Instructions to follow:
Scan the data below and report how many lines include the word "irritating". Nothing else is wanted.

Given data:
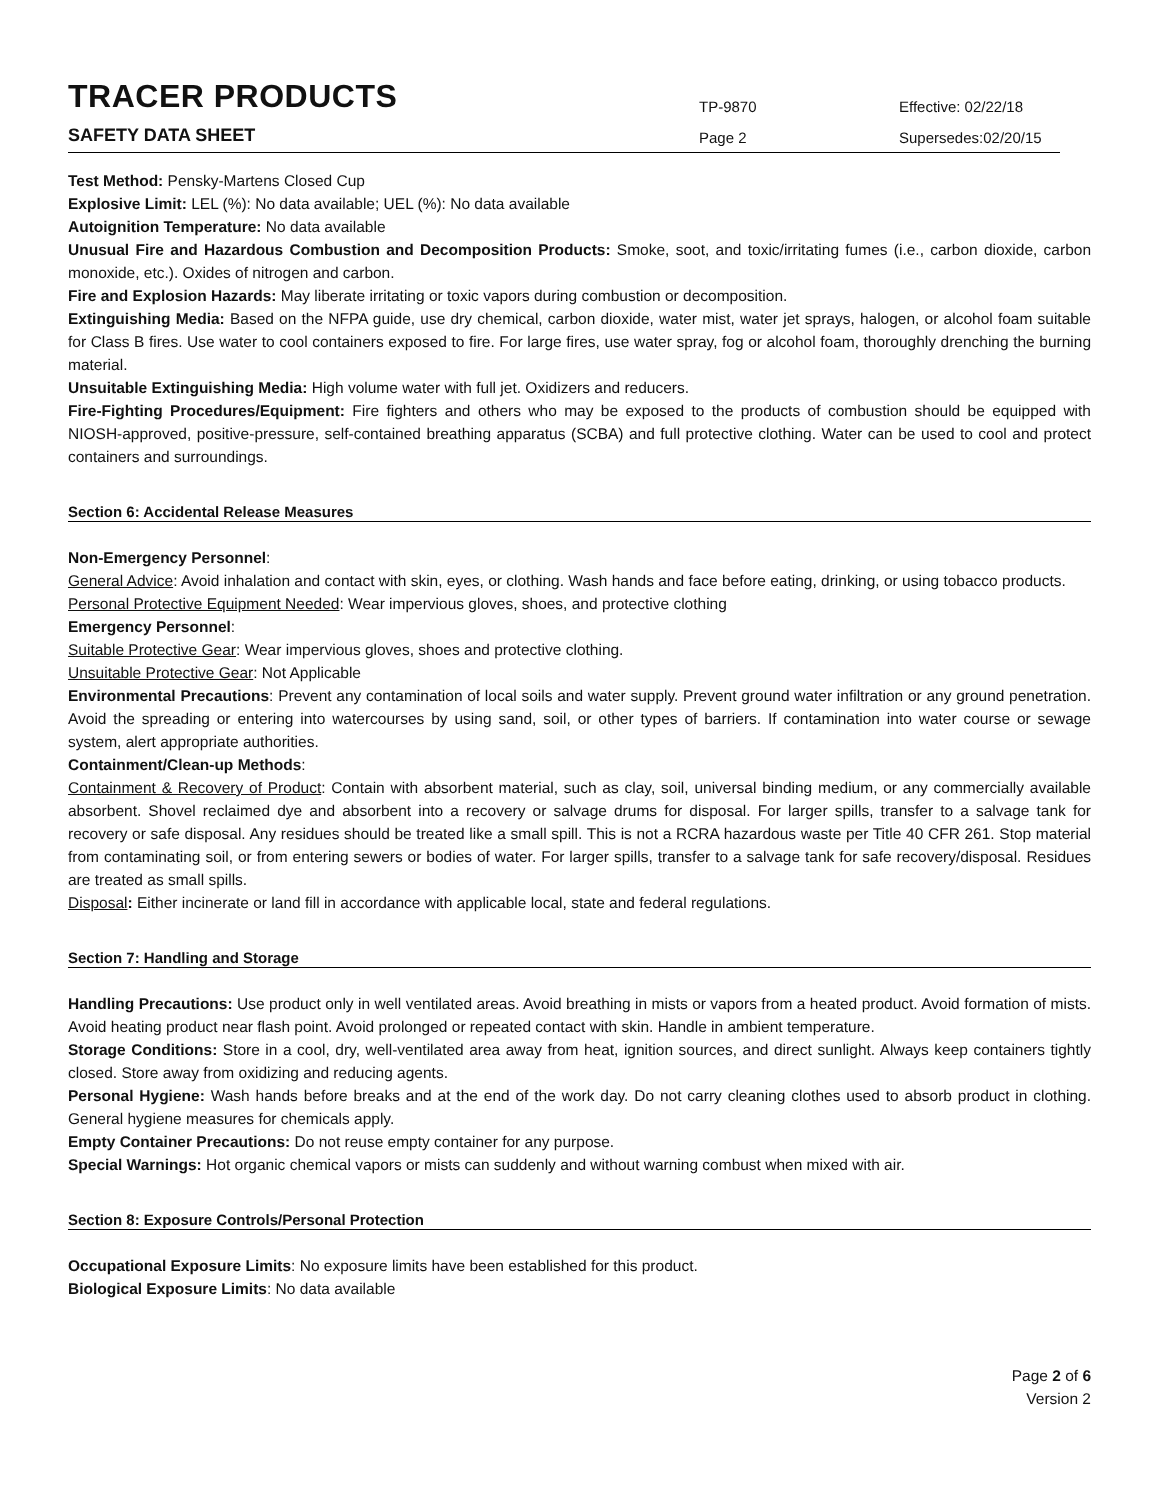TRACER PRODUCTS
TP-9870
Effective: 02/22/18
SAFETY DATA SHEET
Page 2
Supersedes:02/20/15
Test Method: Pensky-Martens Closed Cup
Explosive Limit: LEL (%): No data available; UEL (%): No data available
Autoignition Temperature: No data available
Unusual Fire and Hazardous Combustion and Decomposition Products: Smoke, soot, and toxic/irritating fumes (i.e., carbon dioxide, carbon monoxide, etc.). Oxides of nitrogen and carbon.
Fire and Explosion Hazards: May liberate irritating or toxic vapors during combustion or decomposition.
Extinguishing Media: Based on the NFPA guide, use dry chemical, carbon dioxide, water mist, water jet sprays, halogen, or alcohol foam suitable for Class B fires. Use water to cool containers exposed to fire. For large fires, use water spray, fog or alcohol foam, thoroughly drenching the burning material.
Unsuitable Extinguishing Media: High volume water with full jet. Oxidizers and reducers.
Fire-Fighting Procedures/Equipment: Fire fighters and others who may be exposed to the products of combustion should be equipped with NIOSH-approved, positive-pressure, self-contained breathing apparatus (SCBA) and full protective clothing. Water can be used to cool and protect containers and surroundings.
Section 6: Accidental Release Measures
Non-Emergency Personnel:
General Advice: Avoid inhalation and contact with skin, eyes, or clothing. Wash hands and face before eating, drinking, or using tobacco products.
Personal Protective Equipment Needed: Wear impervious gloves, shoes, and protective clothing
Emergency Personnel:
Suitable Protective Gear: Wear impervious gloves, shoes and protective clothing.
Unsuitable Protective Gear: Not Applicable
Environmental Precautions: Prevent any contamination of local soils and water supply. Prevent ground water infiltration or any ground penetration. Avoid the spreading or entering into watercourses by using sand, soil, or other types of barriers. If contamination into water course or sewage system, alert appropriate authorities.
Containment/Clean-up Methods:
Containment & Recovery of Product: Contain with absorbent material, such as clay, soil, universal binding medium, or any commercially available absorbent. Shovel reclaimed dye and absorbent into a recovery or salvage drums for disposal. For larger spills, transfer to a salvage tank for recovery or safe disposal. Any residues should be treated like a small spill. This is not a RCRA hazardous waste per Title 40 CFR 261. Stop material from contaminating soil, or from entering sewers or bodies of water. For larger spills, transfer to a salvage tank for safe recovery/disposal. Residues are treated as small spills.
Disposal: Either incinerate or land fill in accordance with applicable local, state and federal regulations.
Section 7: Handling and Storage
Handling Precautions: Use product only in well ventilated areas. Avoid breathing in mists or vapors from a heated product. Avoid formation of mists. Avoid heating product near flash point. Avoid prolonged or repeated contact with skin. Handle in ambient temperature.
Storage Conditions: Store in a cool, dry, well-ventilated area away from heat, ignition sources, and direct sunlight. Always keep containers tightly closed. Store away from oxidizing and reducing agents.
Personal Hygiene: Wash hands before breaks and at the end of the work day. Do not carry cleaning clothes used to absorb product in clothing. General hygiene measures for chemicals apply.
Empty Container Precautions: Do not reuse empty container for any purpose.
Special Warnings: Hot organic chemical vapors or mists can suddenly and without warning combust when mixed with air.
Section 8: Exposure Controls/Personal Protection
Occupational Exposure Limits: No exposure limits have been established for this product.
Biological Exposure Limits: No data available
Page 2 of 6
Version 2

Solved exercise:
2